Over on Harvard Management Essentials, Christina Bielaszka-DuVernay summarizes the five steps to leading when you’re not the boss, taken from the book that was called Lateral Leadership: getting things done when you’re not the boss, but in its latest edition is called Getting It Done: How to Lead When You’re Not in Charge.

One may seem obvious. Two and Three seem the ‘killer apps’ in this list, especially Three (conduct mini-reviews and adapt as you go), which I think is the most powerful advice in here. Five (feedback) is hard to do in the way described if the people you are giving feedback to are technically ‘above’ you in terms of seniority.

1. Establish goals
People accomplish the most when they have a clear set of objectives. It follows that any group’s first order of business is to write down exactly what it hopes to achieve. The person who asks the question “Can we start by clarifying our goals here?”–and who then assumes the lead in discussing and drafting those goals–is automatically taking a leadership role, whatever his or her position.

2. Think systematically
Observe your next meeting: people typically plunge right into the topic at hand and start arguing over what to do. Effective leaders, by contrast, learn to think systematically–that is, they gather and lay out the necessary data, analyze the causes of the situation, and propose actions based on this analysis. In a group, leaders help keep participants focused by asking appropriate questions. Do we have the information we need to analyze this situation? Can we focus on figuring out the causes of the problem we’re trying to solve?

3. Learn from experience–while it’s happening
Teams often plow ahead on a project, then conduct a review at the end to figure out what they learned.
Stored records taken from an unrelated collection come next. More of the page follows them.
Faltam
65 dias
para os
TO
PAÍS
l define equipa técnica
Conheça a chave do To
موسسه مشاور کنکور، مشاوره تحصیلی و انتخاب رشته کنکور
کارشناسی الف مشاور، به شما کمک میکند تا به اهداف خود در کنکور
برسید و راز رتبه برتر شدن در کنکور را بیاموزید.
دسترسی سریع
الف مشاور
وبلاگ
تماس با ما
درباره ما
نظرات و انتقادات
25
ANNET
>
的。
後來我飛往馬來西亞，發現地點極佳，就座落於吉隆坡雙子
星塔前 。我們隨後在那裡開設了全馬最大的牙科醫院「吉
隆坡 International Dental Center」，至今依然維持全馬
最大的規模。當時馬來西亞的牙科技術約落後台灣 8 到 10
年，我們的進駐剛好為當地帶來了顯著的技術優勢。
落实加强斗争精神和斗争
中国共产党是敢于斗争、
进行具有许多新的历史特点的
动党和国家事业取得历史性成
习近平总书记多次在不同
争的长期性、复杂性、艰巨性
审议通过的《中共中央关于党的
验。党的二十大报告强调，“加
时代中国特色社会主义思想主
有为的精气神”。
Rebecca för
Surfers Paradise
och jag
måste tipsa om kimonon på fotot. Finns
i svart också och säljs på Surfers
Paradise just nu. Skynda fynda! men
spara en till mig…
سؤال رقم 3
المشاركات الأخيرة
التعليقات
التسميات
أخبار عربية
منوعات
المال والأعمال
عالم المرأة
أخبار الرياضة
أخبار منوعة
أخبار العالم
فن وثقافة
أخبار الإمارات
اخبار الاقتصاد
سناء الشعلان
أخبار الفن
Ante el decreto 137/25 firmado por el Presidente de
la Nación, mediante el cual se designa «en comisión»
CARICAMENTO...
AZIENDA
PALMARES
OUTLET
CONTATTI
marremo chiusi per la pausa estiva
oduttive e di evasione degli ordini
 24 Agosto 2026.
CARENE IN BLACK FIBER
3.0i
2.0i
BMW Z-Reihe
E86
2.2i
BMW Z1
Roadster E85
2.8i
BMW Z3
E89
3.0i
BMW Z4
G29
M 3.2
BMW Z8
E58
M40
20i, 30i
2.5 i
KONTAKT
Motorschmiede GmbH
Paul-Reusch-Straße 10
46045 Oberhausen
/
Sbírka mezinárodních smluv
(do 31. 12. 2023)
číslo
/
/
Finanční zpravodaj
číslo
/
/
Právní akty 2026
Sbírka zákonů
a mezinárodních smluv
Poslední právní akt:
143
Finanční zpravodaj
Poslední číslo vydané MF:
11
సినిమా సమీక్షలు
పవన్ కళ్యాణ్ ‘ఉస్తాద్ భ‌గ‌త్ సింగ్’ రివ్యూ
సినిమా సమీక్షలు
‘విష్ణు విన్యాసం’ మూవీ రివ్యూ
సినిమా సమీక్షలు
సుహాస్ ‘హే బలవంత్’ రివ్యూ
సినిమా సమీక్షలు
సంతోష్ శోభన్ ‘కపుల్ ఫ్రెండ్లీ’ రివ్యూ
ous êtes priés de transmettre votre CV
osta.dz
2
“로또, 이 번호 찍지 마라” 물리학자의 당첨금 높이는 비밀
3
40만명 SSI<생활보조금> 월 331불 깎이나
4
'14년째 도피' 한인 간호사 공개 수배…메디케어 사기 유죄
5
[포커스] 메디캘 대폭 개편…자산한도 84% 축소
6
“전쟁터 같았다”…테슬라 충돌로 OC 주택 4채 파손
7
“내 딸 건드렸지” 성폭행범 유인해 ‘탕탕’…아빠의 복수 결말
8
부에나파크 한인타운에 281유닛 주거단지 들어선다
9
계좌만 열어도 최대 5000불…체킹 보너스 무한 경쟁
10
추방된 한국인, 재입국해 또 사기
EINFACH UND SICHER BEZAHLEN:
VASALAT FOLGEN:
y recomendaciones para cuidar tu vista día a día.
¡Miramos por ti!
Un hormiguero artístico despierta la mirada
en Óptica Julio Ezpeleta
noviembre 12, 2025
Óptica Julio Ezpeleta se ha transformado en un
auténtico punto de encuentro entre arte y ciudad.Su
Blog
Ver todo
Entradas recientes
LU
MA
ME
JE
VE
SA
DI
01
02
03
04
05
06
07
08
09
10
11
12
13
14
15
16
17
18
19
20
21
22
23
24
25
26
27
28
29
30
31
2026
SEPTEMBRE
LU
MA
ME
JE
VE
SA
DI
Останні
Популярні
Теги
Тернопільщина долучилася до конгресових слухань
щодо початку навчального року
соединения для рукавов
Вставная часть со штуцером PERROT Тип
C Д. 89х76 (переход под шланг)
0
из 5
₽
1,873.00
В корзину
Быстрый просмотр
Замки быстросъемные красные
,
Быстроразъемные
But it’s more effective for teams (or individuals) to learn as they go along. Anyone who prompts the group to engage in regular minireviews and learn from them is playing a de facto leadership role.

4. Engage others
Suggest writing down a list of chores and matching them up with individuals or subgroups. If no one wants a particular task, brainstorm ways to make that task more interesting or challenging. Help draw out the group’s quieter members so that everyone feels a part of the overall project.

5. Provide feedback
If you’re not the boss, what kind of feedback can you provide? One thing that’s always valued is simple appreciation–“I thought you did a great job in there.” Sometimes, too, you’ll be in a position to help people improve their performance through coaching….Offer thoughtful suggestions for improvement, being careful to explain the observation and reasoning that lie behind them.